Back in 2008, I had a similarly woeful and yet hilarious situation in which I found myself in need of health professionals. Rather than rehash the whole story, I will provide a link to the blog entry that I wrote shortly after the ordeal:

http://jamesfred.blogspot.com/2008/07/worst-feeling-in-world.html

Part 4:

I left the hospital after my x-ray and stopped into work shortly to drop off my doctors note. At the time, all I had to go on was that I'm severely constipated and the cause of it could be something in my pancreas or gallbladder. My appendix felt "fine," apparently. I stopped at the grocery store to buy more gingerale and some gatorade. The doctor suggested that I treat the constipation for now -- because "there is definitely something in there," despite my not eating for a day and a half -- until he found out more from the x-ray. I spent most of the day sleeping or writhing in pain. The nausesness steadily went away, but each time I took a sip of gingerale/gatorade mix, my stomach exploded with acid. I also developed a wicked headache, which is probably from lack of nutrition. I received a phone call from my doctor's office a little after 5. The receptionist passed on info from the doctor. The receptionis confirmed the constipation and added that the x-ray showed...

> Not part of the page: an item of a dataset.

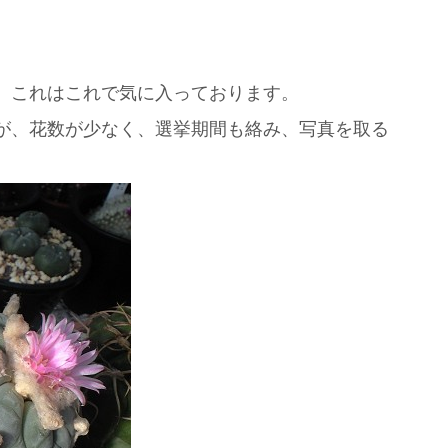
。
、これはこれで気に入っております。
が、花数が少なく、選挙期間も絡み、写真を取る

Kidney Stones. Yes. Stones. As in, more than one.

The receptionist didn't say how many or how big, but I am being set up with a urologist in the meantime. I was also advised to go the ER if I'm in more pain.

Currently, I'm doing pretty well (which is why I am writing about it), but I'm also still kind of nauseas. I'm going to continue with the gingerale/gatorade mix until I feel like I can handle saltine crackers. Yum. Looking forward to it.